“Food tourism” and the gamification of meetings are trending topics in the industry, says Melissa Van Dyke, president of the Incentive Research Foundation (IRF).
Q: Are there any new meeting trends making their mark this year?
A: As incentive travel finds its legs again in the new economy, the IRF is continuing to track a number of trends. Budgets are stabilizing, and in certain sectors, increasing. Gamification of the entire event experience is growing—our studies show a third of planners now integrate some form of gaming and/or virtual elements into their programs.
“Food tourism” is also becoming a stand alone offering. Some organizations now specialize in helping travelers learn more about food through travel and local culinary experiences. Last year, our Mexican cooking school was one of our most sought-after activities. Finally, wellness continues to be a hot topic for both baby boomers and millennials.

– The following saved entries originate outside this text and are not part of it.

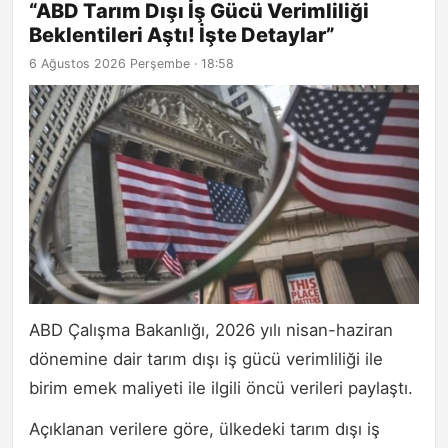
“ABD Tarım Dışı İş Gücü Verimliliği
Beklentileri Aştı! İşte Detaylar”
6 Ağustos 2026 Perşembe · 18:58
ABD Çalışma Bakanlığı, 2026 yılı nisan-haziran
dönemine dair tarım dışı iş gücü verimliliği ile
birim emek maliyeti ile ilgili öncü verileri paylaştı.
Açıklanan verilere göre, ülkedeki tarım dışı iş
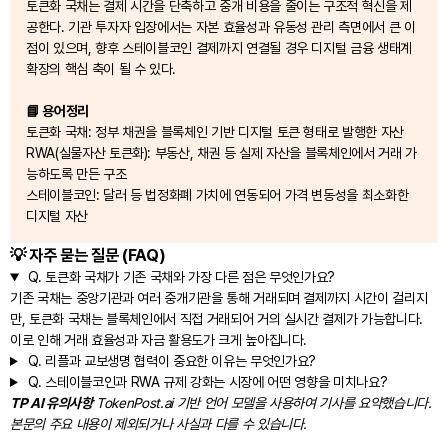
토큰화 국채는 결제 시간을 단축하고 중개 비용을 줄이는 구조적 혁신을 제
공한다. 기관 투자자 입장에서는 자본 효율성과 유동성 관리 측면에서 큰 이
점이 있으며, 향후 스테이블코인 결제까지 연결될 경우 디지털 금융 생태계
확장의 핵심 축이 될 수 있다.
📘 용어정리
토큰화 국채: 정부 채권을 블록체인 기반 디지털 토큰 형태로 발행한 자산
RWA(실물자산 토큰화): 부동산, 채권 등 실제 자산을 블록체인에서 거래 가
능하도록 만든 구조
스테이블코인: 달러 등 법정화폐 가치에 연동되어 가격 변동성을 최소화한
디지털 자산
💡 자주 묻는 질문 (FAQ)
Q.
토큰화 국채가 기존 국채와 가장 다른 점은 무엇인가요?
기존 국채는 중앙기관과 여러 중개기관을 통해 거래되며 결제까지 시간이 걸리지
만, 토큰화 국채는 블록체인에서 직접 거래되어 거의 실시간 결제가 가능합니다.
이로 인해 거래 효율성과 자금 활용도가 크게 높아집니다.
Q.
리플과 교보생명 협력이 중요한 이유는 무엇인가요?
Q.
스테이블코인과 RWA 규제 강화는 시장에 어떤 영향을 미치나요?
TP AI 유의사항
TokenPost.ai 기반 언어 모델을 사용하여 기사를 요약했습니다.
본문의 주요 내용이 제외되거나 사실과 다를 수 있습니다.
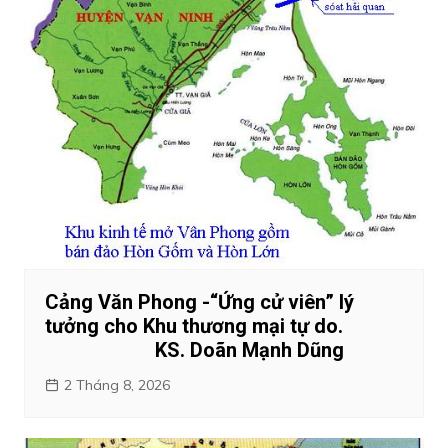
Cảng Văn Phong -“Ứng cử viên” lý
tưởng cho Khu thương mại tự do.
KS. Doãn Mạnh Dũng
2 Tháng 8, 2026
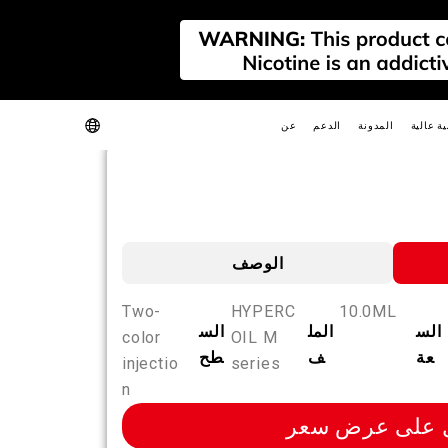
ية عالية
المدونة
الدعم
عن
جديد
الوصف
Two-
HYPERC
10.0ML
الس
المل
الس
color
OIL M
GO
FIT
SLIM
عة
ف
طح
injectio
series
FIT PODS
n
 على عرض سعر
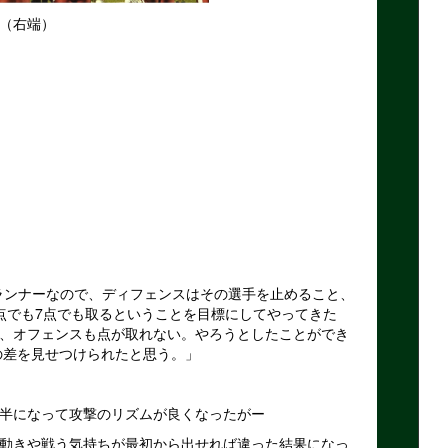
（右端）
ランナーなので、ディフェンスはその選手を止めること、
点でも7点でも取るということを目標にしてやってきた
、オフェンスも点が取れない。やろうとしたことができ
の差を見せつけられたと思う。」
半になって攻撃のリズムが良くなったがー
動きや戦う気持ちが最初から出せれば違った結果になっ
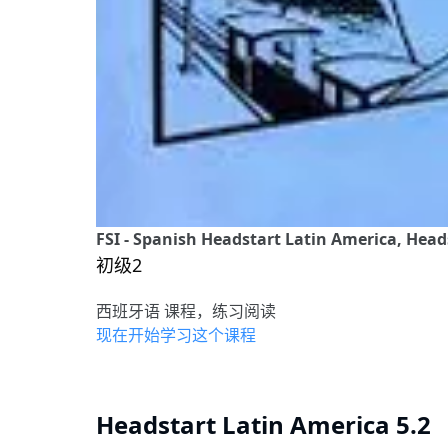
FSI - Spanish Headstart Latin America, Head
初级2
西班牙语 课程，练习阅读
现在开始学习这个课程
Headstart Latin America 5.2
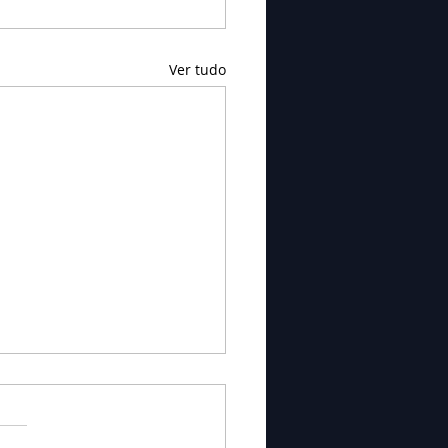
Ver tudo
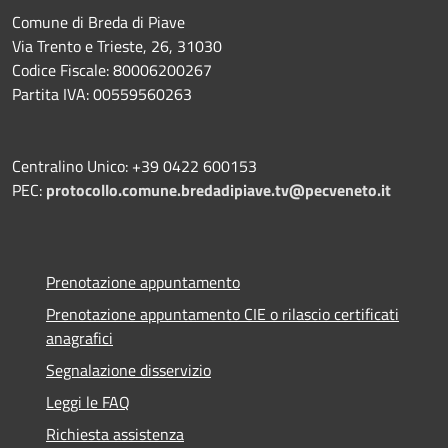
Comune di Breda di Piave
Via Trento e Trieste, 26, 31030
Codice Fiscale: 80006200267
Partita IVA: 00559560263
Centralino Unico: +39 0422 600153
PEC:
protocollo.comune.bredadipiave.tv@pecveneto.it
Prenotazione appuntamento
Prenotazione appuntamento CIE o rilascio certificati
anagrafici
Segnalazione disservizio
Leggi le FAQ
Richiesta assistenza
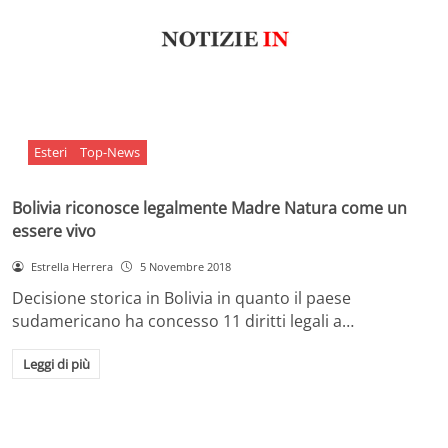
Esteri
Top-News
Bolivia riconosce legalmente Madre Natura come un
essere vivo
Estrella Herrera
5 Novembre 2018
Decisione storica in Bolivia in quanto il paese
sudamericano ha concesso 11 diritti legali a…
Leggi di più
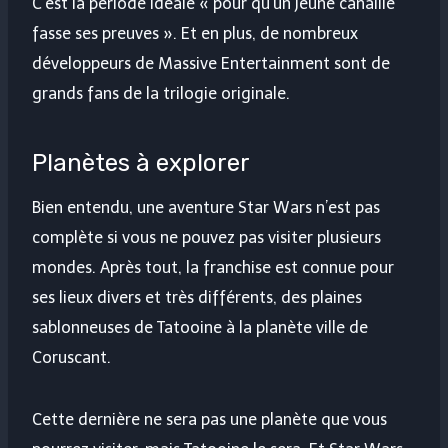
C'est la période idéale « pour qu'un jeune canaille
fasse ses preuves ». Et en plus, de nombreux
développeurs de Massive Entertainment sont de
grands fans de la trilogie originale.
Planètes à explorer
Bien entendu, une aventure Star Wars n’est pas
complète si vous ne pouvez pas visiter plusieurs
mondes. Après tout, la franchise est connue pour
ses lieux divers et très différents, des plaines
sablonneuses de Tatooine à la planète ville de
Coruscant.
Cette dernière ne sera pas une planète que vous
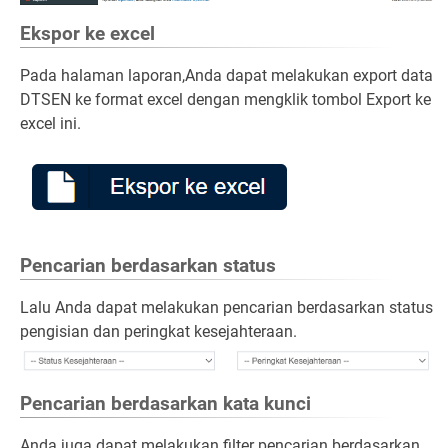
Ekspor ke excel
Pada halaman laporan,Anda dapat melakukan export data
DTSEN ke format excel dengan mengklik tombol Export ke
excel ini.
Pencarian berdasarkan status
Lalu Anda dapat melakukan pencarian berdasarkan status
pengisian dan peringkat kesejahteraan.
Pencarian berdasarkan kata kunci
Anda juga dapat melakukan filter pencarian berdasarkan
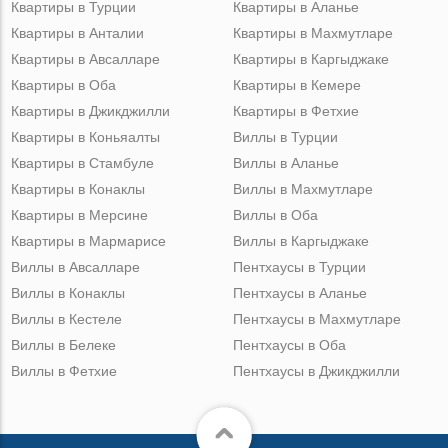
Квартиры в Турции
Квартиры в Аланье
Квартиры в Анталии
Квартиры в Махмутларе
Квартиры в Авсалларе
Квартиры в Каргыджаке
Квартиры в Оба
Квартиры в Кемере
Квартиры в Джикджилли
Квартиры в Фетхие
Квартиры в Коньяалты
Виллы в Турции
Квартиры в Стамбуле
Виллы в Аланье
Квартиры в Конаклы
Виллы в Махмутларе
Квартиры в Мерсине
Виллы в Оба
Квартиры в Мармарисе
Виллы в Каргыджаке
Виллы в Авсалларе
Пентхаусы в Турции
Виллы в Конаклы
Пентхаусы в Аланье
Виллы в Кестеле
Пентхаусы в Махмутларе
Виллы в Белеке
Пентхаусы в Оба
Виллы в Фетхие
Пентхаусы в Джикджилли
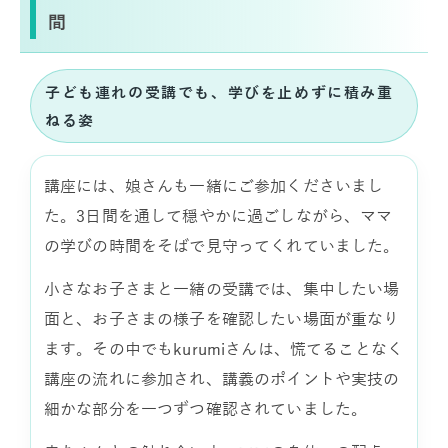
間
子ども連れの受講でも、学びを止めずに積み重
ねる姿
講座には、娘さんも一緒にご参加くださいまし
た。3日間を通して穏やかに過ごしながら、ママ
の学びの時間をそばで見守ってくれていました。
小さなお子さまと一緒の受講では、集中したい場
面と、お子さまの様子を確認したい場面が重なり
ます。その中でもkurumiさんは、慌てることなく
講座の流れに参加され、講義のポイントや実技の
細かな部分を一つずつ確認されていました。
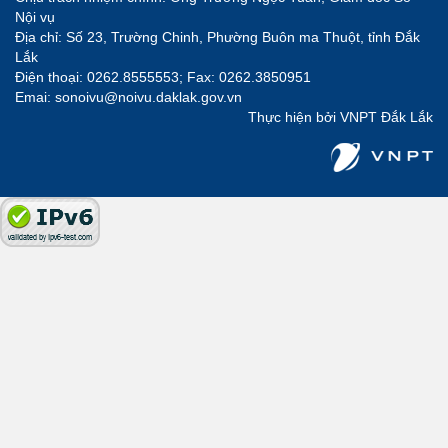
Nội vụ
Địa chỉ: Số 23, Trường Chinh, Phường Buôn ma Thuột, tỉnh Đắk
Lắk
Điện thoại: 0262.8555553; Fax: 0262.3850951
Emai: sonoivu@noivu.daklak.gov.vn
Thực hiện bởi
VNPT Đắk Lắk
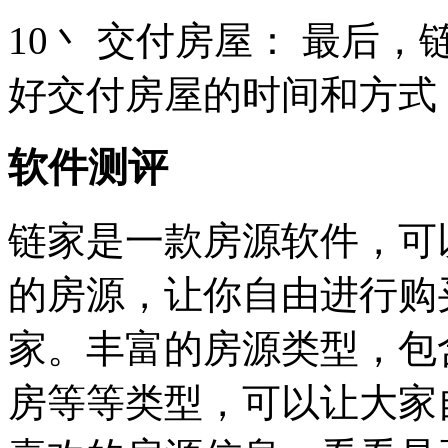
10丶 交付房屋： 最后
好交付房屋的时间和方式
软件测评
链家是一款房源软件，可
的房源，让你自由进行购
家。丰富的房源类型，包
房等等类型，可以让大家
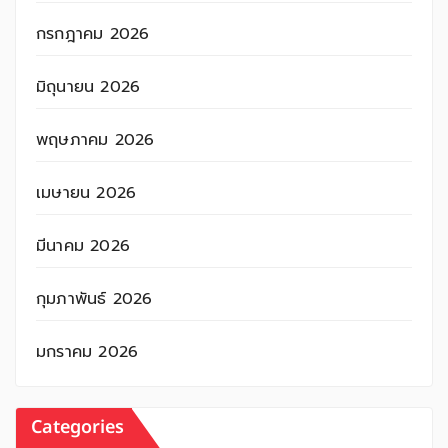
กรกฎาคม 2026
มิถุนายน 2026
พฤษภาคม 2026
เมษายน 2026
มีนาคม 2026
กุมภาพันธ์ 2026
มกราคม 2026
Categories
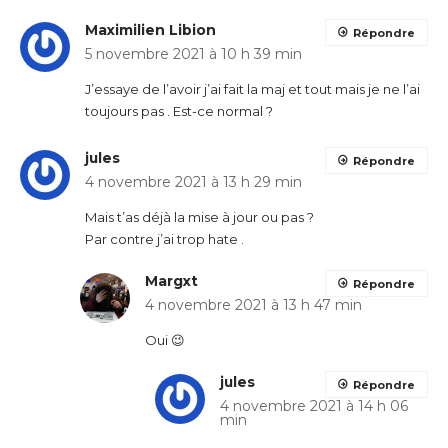
Maximilien Libion
Répondre
5 novembre 2021 à 10 h 39 min
J’essaye de l’avoir j’ai fait la maj et tout mais je ne l’ai
toujours pas . Est-ce normal ?
jules
Répondre
4 novembre 2021 à 13 h 29 min
Mais t’as déjà la mise à jour ou pas ?
Par contre j’ai trop hate .
Margxt
Répondre
4 novembre 2021 à 13 h 47 min
Oui 😉
jules
Répondre
4 novembre 2021 à 14 h 06
min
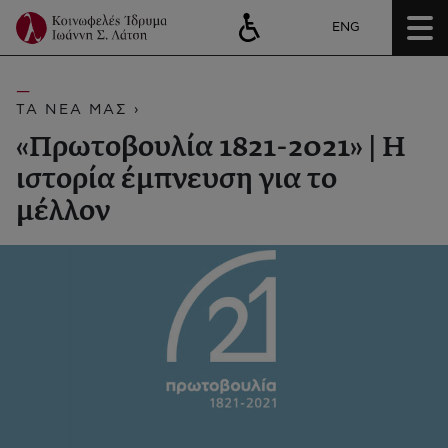
ENG
ΤΑ ΝΕΑ ΜΑΣ ›
«Πρωτοβουλία 1821-2021» | Η
ιστορία έμπνευση για το
μέλλον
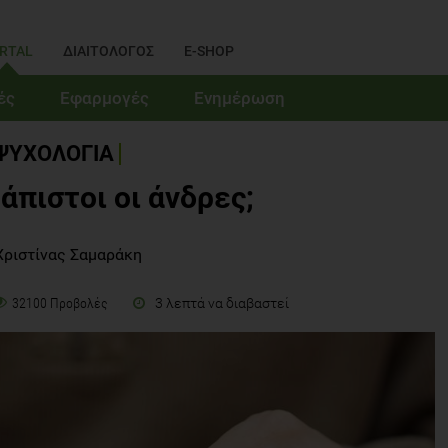
RTAL
ΔΙΑΙΤΟΛΟΓΟΣ
E-SHOP
ές
Εφαρμογές
Ενημέρωση
ΨΥΧΟΛΟΓΙΑ
 άπιστοι οι άνδρες;
Χριστίνας Σαμαράκη
3 λεπτά να διαβαστεί
32100 Προβολές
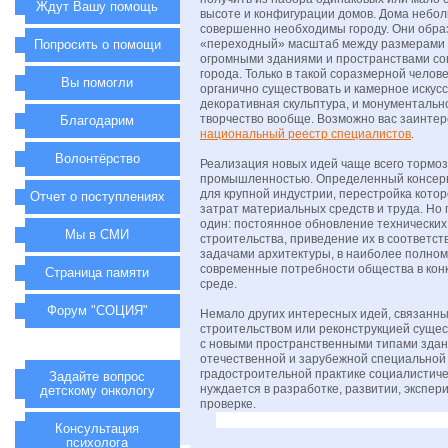
Ждут Вашу помощь
высоте и конфигурации домов. Дома небо
совершенно необходимы городу. Они обр
Попросить о помощи
«переходный» масштаб между размерами 
огромными зданиями и пространствами со
города. Только в такой соразмерной челов
Вы помогли
органично существовать и камерное искус
декоративная скульптура, и монументальн
творчество вообще. Возможно вас заинте
Благодарим
национальный реестр специалистов
.
Волонтёрство
Реализация новых идей чаще всего тормо
промышленностью. Определенный консерв
для крупной индустрии, перестройка кото
Отчет о поступлениях
затрат материальных средств и труда. Но 
один: постоянное обновление технически
Мы в СМИ
строительства, приведение их в соответс
задачами архитектуры, в наиболее полно
современные потребности общества в кон
Страница памяти
среде.
Форум "СОЦИЯ"
Немало других интересных идей, связанны
строительством или реконструкцией суще
с новыми пространственными типами здан
отечественной и зарубежной специальной 
градостроительной практике социалистиче
Задайте вопрос
нуждается в разработке, развитии, экспе
детскому онкологу
проверке.
Консультация
психолога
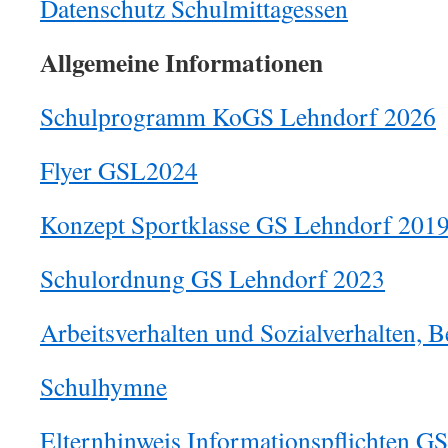
Datenschutz Schulmittagessen
Allgemeine Informationen
Schulprogramm KoGS Lehndorf 2026
Flyer GSL2024
Konzept Sportklasse GS Lehndorf 201
Schulordnung GS Lehndorf 2023
Arbeitsverhalten und Sozialverhalten, 
Schulhymne
Elternhinweis Informationspflichten G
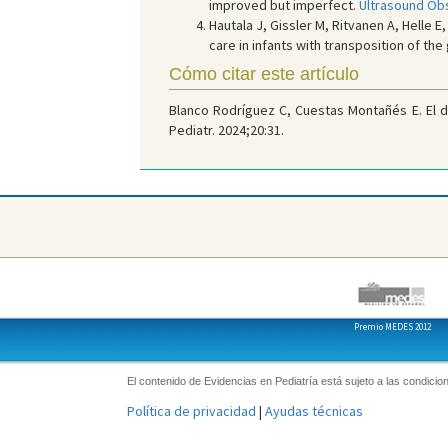
improved but imperfect.
Ultrasound Obs
Hautala J, Gissler M, Ritvanen A, Helle E, 
care in infants with transposition of th
Cómo citar este artículo
Blanco Rodríguez C, Cuestas Montañés E. El d
Pediatr. 2024;20:31.
Premio MEDES 2012
El contenido de Evidencias en Pediatría está sujeto a las condicion
Política de privacidad
|
Ayudas técnicas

In our last survey, 62 percent of respondents said they are either concerned about wellness as a part of their programs, are reviewing how to incorporate it or are integrating wellness into their programs.
Q: What’s on the agenda for the IRF’s 21st Annual Invitational event?
A: This event is shaping up to be our strongest to date. Not only are we hosted by the brand-new, Secrets Puerto Los Cabos, we are set to have our most robust education, auction and golf experiences ever. Education day will include 10 insightful discussions including Dylan Bolden from Boston Consulting Group, Michele Gielan, Founder of the Institute for Applied Positive Research and Bill Donius, author of “Thought Revolution.” Attendees will be putting their new knowledge to work over lunch in Innovation Suite discussions. We will also be gamifying the entire event and creating new ways to interact. Of course, we will still have a few surprises for our attendees during the eventing receptions and auctions.
Q: How are planners increasing ROE for clients?
A: Our February “Top 10 Trends in Incentives, Recognition and Engagement” revealed a quality over quantity mindset of incentive travel planners. Incentive travel budgets are up, but smart planners are funneling these increased investments into more robust program experiences. Our studies show that 36 percent of planners are increasing their budgets year over year—only 14 percent decreasing and less than 10 percent of planners are increasing their program’s size or duration. Savvy planners are funneling these resources into the non-meal components of their programs such as including all airline fees, increasing off-site excursions and expanding merchandise gifts.